According to police, a crisis support worker will typically take the lead on MCRRT visits, relaying their findings to the officer as needed. Patrol officers attend mental health calls on their own only if the MCRRT is not available.

Users of a pro-suicide forum, which CP24 has monitored in the aftermath of Law’s arrest, claim Canadian police have performed dozens of wellness checks since the investigation of Law, which was first kicked off by a Times of London investigation in April.

Users of the site, which CP24 is not naming, have said police have shown up in the middle of the night without support workers, and some have alleged multiple visits in the span of a few days. Some site users said they purchased sodium nitrite from Law, while others said they only filled out a form but never received the product.

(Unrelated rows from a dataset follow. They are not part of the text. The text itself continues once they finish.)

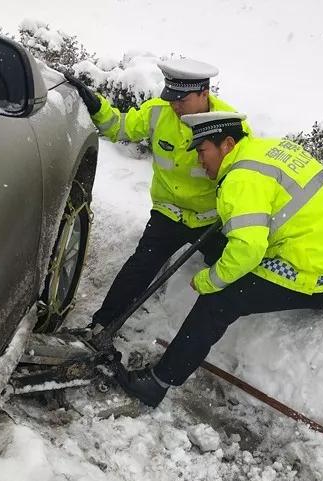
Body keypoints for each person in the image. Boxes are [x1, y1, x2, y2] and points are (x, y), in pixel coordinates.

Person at [115, 112, 323, 407]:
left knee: (220, 300)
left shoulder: (240, 180)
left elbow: (248, 250)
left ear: (228, 144)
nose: (199, 160)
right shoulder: (264, 150)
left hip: (317, 272)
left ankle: (158, 382)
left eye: (202, 150)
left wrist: (209, 280)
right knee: (227, 252)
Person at [62, 59, 250, 333]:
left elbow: (245, 176)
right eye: (171, 97)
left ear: (204, 94)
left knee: (228, 276)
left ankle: (208, 339)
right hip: (169, 213)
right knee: (139, 267)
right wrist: (96, 104)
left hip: (210, 221)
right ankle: (102, 326)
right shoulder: (159, 112)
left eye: (182, 100)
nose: (175, 106)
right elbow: (118, 126)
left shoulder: (230, 125)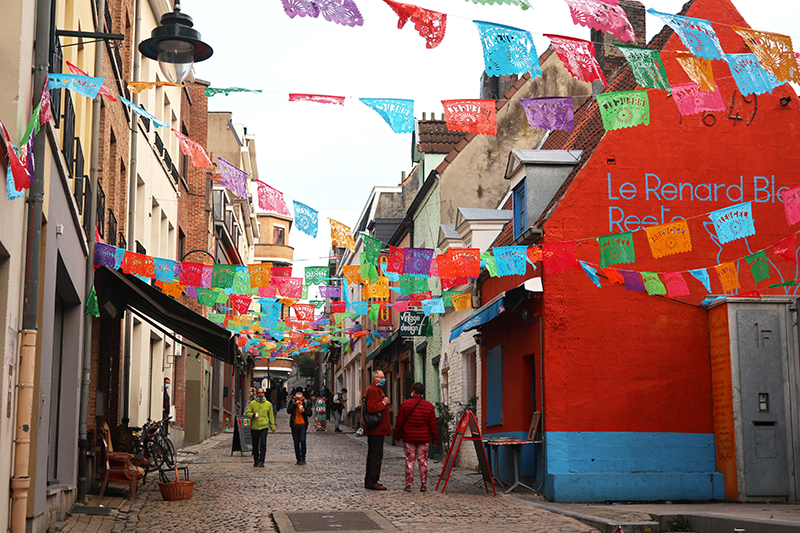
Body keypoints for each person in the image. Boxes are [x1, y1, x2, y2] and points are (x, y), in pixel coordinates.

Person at [394, 382, 439, 492]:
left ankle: (408, 484)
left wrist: (397, 435)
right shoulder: (429, 406)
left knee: (409, 461)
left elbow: (399, 422)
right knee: (423, 461)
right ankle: (423, 484)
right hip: (423, 438)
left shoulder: (405, 405)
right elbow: (433, 425)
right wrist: (435, 439)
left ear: (413, 391)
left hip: (409, 437)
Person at [364, 370, 391, 490]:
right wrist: (383, 403)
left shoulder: (375, 389)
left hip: (377, 429)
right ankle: (372, 481)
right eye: (381, 377)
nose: (383, 379)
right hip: (376, 428)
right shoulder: (374, 390)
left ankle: (371, 480)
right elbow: (371, 408)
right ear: (375, 378)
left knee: (374, 454)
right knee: (375, 455)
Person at [244, 388, 275, 467]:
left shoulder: (268, 404)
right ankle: (256, 459)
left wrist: (272, 426)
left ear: (264, 394)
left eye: (262, 393)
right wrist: (252, 415)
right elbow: (247, 413)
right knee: (255, 444)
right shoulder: (252, 403)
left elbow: (271, 416)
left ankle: (262, 461)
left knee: (263, 444)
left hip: (264, 426)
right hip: (254, 427)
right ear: (256, 394)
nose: (260, 394)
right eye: (259, 393)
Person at [287, 386, 312, 465]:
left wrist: (304, 411)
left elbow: (310, 413)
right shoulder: (292, 401)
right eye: (298, 393)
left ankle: (303, 456)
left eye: (300, 393)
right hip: (294, 424)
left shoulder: (306, 402)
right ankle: (298, 458)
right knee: (296, 442)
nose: (299, 394)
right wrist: (294, 405)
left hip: (303, 424)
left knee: (303, 440)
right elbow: (288, 411)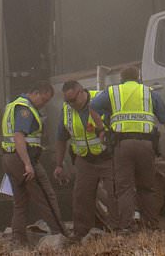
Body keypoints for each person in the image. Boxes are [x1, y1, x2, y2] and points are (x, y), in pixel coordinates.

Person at [89, 66, 165, 232]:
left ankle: (127, 227)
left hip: (122, 145)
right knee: (147, 188)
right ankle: (151, 226)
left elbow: (92, 106)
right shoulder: (150, 93)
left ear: (121, 79)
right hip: (146, 145)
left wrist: (101, 128)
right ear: (138, 77)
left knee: (124, 189)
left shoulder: (113, 92)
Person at [0, 81, 66, 246]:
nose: (43, 104)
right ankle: (61, 235)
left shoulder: (13, 105)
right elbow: (19, 136)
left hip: (9, 158)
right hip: (23, 159)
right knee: (46, 197)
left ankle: (18, 239)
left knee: (20, 202)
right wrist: (28, 164)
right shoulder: (25, 109)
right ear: (35, 92)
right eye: (43, 100)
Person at [54, 80, 114, 239]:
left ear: (82, 92)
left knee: (114, 193)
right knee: (81, 197)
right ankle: (82, 233)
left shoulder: (100, 100)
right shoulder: (66, 110)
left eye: (73, 100)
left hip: (107, 157)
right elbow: (61, 139)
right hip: (84, 160)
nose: (71, 104)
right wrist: (58, 164)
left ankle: (120, 228)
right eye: (67, 101)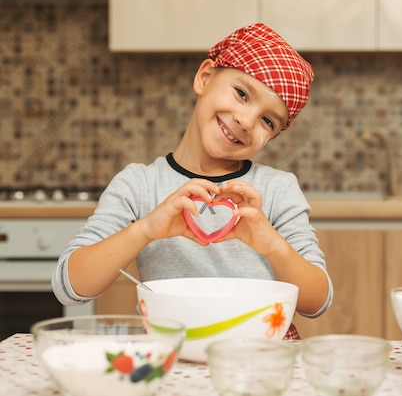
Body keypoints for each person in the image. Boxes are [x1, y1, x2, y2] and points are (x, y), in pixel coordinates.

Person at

One site user, who spoke with CP24 on the conditions of anonymity, said they received two consecutive suicide checks from a police force within Ontario in the weeks following Law’s arrest. The source did not confirm if they reside in Peel Region or elsewhere in the province.

“I had prepared myself that this was likely to happen, but it still rattled me,” the source told CP24. They said they had disposed of sodium nitrite purchased from Law several months before his arrest.

“I was truthful, I was honest,” they said. “I answered their questions…and then they came again. Different officers, claiming the dispatch system had not been updated and showed my case as open/unresolved. I repeated what I told their colleagues, they had no more questions and left.

“By then I was physically sick. shaking. sweats. Nausea. Anxiety sky-high,” the source continued. “Living with a mental illness is like riding a wave. It takes a lot of energy and concentration to stay on that surf board and it doesn’t take much to kick you off into the cold water. The wellness checks definitely threw me off mine.”

The source claims their wellness checks did not include a social worker or plainclothes officer, rather uniformed officers who embarrassed the source and continued to “hang around” in their neighborhood after checking in on them.

“Our mental healthcare system is overwhelmed and underfunded,” the source said. “Let’s please not make things worse for those who are one or two steps away from homelessness.”

Andrea Westbrook, manager of the Toronto Community Crisis Service, told CP24 that TCCS strives to reduce stigma and reduce “any unnecessary police involvement” in wellness checks when possible.

“We strive to tailor the response to the situation…we want to understand as much about that person as possible, and understand what they need to get back to what they define as their fullest ability to engage in their life. We really want to tailor our services to the individual, and give them space, and understand who they are and what their story is.”

Westbrook added that wellness checks are only a first step in ensuring a client’s well-being, and that an impactful check should include follow-up care and support.

“That’s a really essential part of our response model,” she said. “Not just one-time engagement, but ensuring people are connected to support. We want to work together with police to ensure that we’re able to contribute to what’s needed within the space. We want to respect each other’s roles and respect the individual and what their needs are. That doesn’t mean we don’t have joint responses with the police, but we need to have really strong communication and collaboration to ensure we’re bringing the right resources at the right time.

“In the last year, we’ve done thousands of mobile visits and wellness checks in the community, and only two per cent of those times have we needed to call the police,” he continued. “Imagine you’re having your very worst day, and then a police officer comes knocking on your door. What you need in that moment is actually crisis intervention, a mental health response. With the justice system, that can be netted.”